Instructions for the task:
Rewrite the records from the start through the line that contains "es rencontrées par", swapping "AutoBlog.MD" for "AutoBlog" and leaving everything else unchanged.
-------- Dataset records --------
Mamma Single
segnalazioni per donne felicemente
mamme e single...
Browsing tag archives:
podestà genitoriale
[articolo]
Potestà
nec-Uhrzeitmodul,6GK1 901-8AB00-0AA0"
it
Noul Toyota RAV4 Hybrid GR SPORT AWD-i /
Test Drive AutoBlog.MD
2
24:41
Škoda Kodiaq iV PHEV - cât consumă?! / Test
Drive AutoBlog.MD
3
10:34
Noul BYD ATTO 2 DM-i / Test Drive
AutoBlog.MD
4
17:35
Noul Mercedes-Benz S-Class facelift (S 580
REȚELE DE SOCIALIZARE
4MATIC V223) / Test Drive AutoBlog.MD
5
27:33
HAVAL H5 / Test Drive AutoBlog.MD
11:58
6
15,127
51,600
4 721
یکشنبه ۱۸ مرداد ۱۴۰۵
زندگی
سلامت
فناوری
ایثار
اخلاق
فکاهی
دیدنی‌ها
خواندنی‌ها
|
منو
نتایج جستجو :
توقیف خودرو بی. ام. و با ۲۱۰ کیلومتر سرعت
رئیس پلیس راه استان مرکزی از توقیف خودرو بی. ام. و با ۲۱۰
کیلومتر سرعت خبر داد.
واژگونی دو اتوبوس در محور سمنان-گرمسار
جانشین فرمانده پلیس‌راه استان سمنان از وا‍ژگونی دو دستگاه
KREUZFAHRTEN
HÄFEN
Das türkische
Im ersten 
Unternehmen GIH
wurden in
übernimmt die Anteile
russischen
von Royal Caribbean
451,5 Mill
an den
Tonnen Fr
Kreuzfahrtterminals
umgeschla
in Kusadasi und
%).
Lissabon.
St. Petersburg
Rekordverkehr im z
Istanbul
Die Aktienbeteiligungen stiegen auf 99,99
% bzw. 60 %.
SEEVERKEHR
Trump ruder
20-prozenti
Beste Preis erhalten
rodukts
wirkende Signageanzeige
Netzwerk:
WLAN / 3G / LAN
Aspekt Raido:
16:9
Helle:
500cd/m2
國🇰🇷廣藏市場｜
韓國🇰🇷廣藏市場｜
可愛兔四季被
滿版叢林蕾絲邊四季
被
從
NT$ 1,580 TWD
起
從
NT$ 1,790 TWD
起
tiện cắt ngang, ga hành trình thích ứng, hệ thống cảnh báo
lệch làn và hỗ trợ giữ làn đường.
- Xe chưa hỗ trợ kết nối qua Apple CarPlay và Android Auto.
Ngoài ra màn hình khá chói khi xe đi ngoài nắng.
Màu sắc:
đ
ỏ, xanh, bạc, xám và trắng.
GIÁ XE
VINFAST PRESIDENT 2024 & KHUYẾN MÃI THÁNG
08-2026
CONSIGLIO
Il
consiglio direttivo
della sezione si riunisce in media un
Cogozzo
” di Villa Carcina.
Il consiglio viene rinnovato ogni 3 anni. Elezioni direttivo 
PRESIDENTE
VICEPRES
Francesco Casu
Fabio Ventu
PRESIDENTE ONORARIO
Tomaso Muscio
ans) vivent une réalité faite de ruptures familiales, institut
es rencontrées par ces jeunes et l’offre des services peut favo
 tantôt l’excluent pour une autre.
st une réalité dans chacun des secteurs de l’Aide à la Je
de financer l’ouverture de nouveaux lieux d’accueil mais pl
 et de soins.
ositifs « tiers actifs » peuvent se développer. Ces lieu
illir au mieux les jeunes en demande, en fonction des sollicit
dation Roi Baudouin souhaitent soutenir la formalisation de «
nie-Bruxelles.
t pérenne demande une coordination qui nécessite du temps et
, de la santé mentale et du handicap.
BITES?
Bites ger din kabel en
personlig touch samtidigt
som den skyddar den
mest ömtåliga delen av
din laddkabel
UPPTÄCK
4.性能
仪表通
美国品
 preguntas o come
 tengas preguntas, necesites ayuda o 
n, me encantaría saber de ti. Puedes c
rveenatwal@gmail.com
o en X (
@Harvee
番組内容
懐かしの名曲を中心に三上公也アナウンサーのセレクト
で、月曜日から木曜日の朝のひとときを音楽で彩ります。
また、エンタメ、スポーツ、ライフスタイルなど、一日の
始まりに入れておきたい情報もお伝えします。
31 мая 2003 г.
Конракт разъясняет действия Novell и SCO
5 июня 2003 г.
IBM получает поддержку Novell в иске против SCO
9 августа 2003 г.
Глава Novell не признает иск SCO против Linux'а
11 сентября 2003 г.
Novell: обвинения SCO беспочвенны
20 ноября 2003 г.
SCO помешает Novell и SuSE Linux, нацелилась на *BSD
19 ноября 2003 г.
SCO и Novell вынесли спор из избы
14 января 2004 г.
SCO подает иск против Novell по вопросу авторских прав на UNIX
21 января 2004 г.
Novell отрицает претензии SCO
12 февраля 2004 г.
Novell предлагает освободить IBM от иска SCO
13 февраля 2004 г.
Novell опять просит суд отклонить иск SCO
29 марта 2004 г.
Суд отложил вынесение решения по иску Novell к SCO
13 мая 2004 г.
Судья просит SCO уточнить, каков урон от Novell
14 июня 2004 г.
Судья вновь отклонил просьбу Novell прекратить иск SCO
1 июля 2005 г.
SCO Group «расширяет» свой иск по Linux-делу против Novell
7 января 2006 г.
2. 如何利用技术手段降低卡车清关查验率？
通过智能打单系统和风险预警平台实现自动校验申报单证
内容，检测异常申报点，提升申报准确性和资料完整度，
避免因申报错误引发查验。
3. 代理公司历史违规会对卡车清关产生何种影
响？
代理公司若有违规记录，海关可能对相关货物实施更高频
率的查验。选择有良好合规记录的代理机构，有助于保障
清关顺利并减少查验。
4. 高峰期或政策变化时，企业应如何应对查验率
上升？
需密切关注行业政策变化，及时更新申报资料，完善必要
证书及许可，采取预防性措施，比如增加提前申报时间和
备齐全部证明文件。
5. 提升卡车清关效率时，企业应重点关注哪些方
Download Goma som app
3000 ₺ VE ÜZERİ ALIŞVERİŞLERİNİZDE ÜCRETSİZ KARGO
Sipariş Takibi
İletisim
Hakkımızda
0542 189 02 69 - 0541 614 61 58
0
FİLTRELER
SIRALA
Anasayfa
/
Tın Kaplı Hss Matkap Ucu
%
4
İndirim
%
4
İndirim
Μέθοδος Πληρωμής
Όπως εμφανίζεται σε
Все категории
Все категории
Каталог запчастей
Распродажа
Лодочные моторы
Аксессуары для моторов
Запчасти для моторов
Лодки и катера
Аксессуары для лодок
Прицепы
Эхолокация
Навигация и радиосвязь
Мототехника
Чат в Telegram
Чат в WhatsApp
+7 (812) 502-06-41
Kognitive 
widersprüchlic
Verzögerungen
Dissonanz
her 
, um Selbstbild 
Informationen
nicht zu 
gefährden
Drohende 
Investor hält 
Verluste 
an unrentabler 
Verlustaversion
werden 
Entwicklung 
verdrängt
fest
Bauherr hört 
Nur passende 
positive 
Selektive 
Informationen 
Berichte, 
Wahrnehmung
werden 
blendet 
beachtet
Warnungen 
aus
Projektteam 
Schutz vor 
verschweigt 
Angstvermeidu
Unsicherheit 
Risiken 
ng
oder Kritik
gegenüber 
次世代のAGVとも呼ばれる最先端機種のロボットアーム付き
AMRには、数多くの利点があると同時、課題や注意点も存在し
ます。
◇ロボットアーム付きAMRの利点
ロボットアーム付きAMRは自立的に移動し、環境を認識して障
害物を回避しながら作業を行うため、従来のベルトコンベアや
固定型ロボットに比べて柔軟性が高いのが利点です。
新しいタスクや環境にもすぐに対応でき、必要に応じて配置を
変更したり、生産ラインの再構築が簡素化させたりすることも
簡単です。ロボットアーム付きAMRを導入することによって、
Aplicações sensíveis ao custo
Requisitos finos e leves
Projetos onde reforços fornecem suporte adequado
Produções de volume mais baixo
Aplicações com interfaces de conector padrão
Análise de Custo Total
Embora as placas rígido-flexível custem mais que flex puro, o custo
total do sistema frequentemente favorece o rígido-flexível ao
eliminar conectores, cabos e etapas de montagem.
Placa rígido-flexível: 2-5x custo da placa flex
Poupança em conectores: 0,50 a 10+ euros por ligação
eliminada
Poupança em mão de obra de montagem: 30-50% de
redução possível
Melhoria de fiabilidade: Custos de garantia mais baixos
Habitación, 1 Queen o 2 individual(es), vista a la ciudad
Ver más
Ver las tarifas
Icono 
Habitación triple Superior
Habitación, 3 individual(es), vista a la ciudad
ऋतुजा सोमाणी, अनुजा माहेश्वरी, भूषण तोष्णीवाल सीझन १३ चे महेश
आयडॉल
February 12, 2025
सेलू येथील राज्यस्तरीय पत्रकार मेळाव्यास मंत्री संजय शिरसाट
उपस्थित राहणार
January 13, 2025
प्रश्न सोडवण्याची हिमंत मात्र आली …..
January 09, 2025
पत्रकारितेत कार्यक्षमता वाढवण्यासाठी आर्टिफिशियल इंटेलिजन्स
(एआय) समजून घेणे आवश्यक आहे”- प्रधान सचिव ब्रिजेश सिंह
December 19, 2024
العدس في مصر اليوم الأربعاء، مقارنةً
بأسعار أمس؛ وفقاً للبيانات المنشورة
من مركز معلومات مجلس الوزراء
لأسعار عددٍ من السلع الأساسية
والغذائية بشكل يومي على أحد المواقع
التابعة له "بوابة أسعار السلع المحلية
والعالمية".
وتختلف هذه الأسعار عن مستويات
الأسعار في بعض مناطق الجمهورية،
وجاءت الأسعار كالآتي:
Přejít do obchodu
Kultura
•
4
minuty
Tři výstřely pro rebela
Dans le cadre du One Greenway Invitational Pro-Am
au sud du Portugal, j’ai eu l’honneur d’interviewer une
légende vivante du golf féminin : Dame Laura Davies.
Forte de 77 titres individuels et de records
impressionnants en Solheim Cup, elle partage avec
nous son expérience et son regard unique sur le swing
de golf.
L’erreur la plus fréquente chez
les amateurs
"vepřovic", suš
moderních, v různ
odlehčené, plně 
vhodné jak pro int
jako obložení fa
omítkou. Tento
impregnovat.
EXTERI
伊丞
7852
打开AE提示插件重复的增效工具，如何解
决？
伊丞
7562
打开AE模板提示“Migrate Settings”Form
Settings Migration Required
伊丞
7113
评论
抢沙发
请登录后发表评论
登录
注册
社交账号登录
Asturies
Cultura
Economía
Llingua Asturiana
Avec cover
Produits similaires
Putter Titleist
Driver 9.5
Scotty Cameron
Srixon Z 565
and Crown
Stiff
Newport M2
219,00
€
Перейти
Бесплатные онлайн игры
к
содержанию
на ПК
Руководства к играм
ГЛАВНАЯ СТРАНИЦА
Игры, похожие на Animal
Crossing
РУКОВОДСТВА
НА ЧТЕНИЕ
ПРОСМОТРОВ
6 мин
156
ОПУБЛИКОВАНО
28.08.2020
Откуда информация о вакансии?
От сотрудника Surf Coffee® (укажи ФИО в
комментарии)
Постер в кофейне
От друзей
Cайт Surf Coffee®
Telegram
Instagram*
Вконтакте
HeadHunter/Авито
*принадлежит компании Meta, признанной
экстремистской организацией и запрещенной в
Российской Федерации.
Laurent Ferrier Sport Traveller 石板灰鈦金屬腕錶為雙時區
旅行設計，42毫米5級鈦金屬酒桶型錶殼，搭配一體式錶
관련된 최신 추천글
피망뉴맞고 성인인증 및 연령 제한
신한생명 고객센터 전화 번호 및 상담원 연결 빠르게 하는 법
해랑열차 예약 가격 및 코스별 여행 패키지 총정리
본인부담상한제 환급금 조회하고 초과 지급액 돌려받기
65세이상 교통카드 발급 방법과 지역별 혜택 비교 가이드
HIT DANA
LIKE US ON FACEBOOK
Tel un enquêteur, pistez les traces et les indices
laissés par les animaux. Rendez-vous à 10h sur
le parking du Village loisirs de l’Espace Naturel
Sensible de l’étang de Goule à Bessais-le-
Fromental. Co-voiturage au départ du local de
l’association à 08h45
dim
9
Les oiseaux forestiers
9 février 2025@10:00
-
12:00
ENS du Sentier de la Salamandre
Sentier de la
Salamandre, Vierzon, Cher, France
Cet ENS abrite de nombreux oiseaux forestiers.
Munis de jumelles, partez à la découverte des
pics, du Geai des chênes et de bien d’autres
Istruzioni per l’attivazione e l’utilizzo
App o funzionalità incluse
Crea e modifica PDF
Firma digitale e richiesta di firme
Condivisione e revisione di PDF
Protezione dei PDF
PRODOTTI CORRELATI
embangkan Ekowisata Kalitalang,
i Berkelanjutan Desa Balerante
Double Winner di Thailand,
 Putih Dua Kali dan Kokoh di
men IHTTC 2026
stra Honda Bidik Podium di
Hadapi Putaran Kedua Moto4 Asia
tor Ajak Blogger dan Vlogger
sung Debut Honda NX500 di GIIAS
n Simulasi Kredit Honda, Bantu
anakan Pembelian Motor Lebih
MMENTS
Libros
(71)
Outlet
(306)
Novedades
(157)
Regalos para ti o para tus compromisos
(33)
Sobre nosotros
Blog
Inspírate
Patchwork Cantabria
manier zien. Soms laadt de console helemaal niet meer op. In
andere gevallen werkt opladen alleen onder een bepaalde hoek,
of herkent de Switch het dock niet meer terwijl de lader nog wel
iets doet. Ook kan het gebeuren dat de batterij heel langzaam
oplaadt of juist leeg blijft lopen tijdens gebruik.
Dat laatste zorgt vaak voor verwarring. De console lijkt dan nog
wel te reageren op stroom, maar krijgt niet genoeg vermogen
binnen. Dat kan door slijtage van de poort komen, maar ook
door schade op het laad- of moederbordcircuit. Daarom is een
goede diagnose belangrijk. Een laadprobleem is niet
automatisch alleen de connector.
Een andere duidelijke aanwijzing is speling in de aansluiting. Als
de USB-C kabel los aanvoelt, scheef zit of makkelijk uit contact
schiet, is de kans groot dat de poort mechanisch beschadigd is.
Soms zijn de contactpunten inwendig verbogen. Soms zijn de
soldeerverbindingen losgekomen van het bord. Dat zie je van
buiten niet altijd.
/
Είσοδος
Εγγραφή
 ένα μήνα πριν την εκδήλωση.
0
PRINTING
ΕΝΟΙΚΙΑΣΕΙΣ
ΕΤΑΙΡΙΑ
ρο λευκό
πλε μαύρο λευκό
--------
Solved problem:
Mamma Single
segnalazioni per donne felicemente
mamme e single...
Browsing tag archives:
podestà genitoriale
[articolo]
Potestà
nec-Uhrzeitmodul,6GK1 901-8AB00-0AA0"
it
Noul Toyota RAV4 Hybrid GR SPORT AWD-i /
Test Drive AutoBlog
2
24:41
Škoda Kodiaq iV PHEV - cât consumă?! / Test
Drive AutoBlog
3
10:34
Noul BYD ATTO 2 DM-i / Test Drive
AutoBlog
4
17:35
Noul Mercedes-Benz S-Class facelift (S 580
REȚELE DE SOCIALIZARE
4MATIC V223) / Test Drive AutoBlog
5
27:33
HAVAL H5 / Test Drive AutoBlog
11:58
6
15,127
51,600
4 721
یکشنبه ۱۸ مرداد ۱۴۰۵
زندگی
سلامت
فناوری
ایثار
اخلاق
فکاهی
دیدنی‌ها
خواندنی‌ها
|
منو
نتایج جستجو :
توقیف خودرو بی. ام. و با ۲۱۰ کیلومتر سرعت
رئیس پلیس راه استان مرکزی از توقیف خودرو بی. ام. و با ۲۱۰
کیلومتر سرعت خبر داد.
واژگونی دو اتوبوس در محور سمنان-گرمسار
جانشین فرمانده پلیس‌راه استان سمنان از وا‍ژگونی دو دستگاه
KREUZFAHRTEN
HÄFEN
Das türkische
Im ersten 
Unternehmen GIH
wurden in
übernimmt die Anteile
russischen
von Royal Caribbean
451,5 Mill
an den
Tonnen Fr
Kreuzfahrtterminals
umgeschla
in Kusadasi und
%).
Lissabon.
St. Petersburg
Rekordverkehr im z
Istanbul
Die Aktienbeteiligungen stiegen auf 99,99
% bzw. 60 %.
SEEVERKEHR
Trump ruder
20-prozenti
Beste Preis erhalten
rodukts
wirkende Signageanzeige
Netzwerk:
WLAN / 3G / LAN
Aspekt Raido:
16:9
Helle:
500cd/m2
國🇰🇷廣藏市場｜
韓國🇰🇷廣藏市場｜
可愛兔四季被
滿版叢林蕾絲邊四季
被
從
NT$ 1,580 TWD
起
從
NT$ 1,790 TWD
起
tiện cắt ngang, ga hành trình thích ứng, hệ thống cảnh báo
lệch làn và hỗ trợ giữ làn đường.
- Xe chưa hỗ trợ kết nối qua Apple CarPlay và Android Auto.
Ngoài ra màn hình khá chói khi xe đi ngoài nắng.
Màu sắc:
đ
ỏ, xanh, bạc, xám và trắng.
GIÁ XE
VINFAST PRESIDENT 2024 & KHUYẾN MÃI THÁNG
08-2026
CONSIGLIO
Il
consiglio direttivo
della sezione si riunisce in media un
Cogozzo
” di Villa Carcina.
Il consiglio viene rinnovato ogni 3 anni. Elezioni direttivo 
PRESIDENTE
VICEPRES
Francesco Casu
Fabio Ventu
PRESIDENTE ONORARIO
Tomaso Muscio
ans) vivent une réalité faite de ruptures familiales, institut
es rencontrées par ces jeunes et l’offre des services peut favo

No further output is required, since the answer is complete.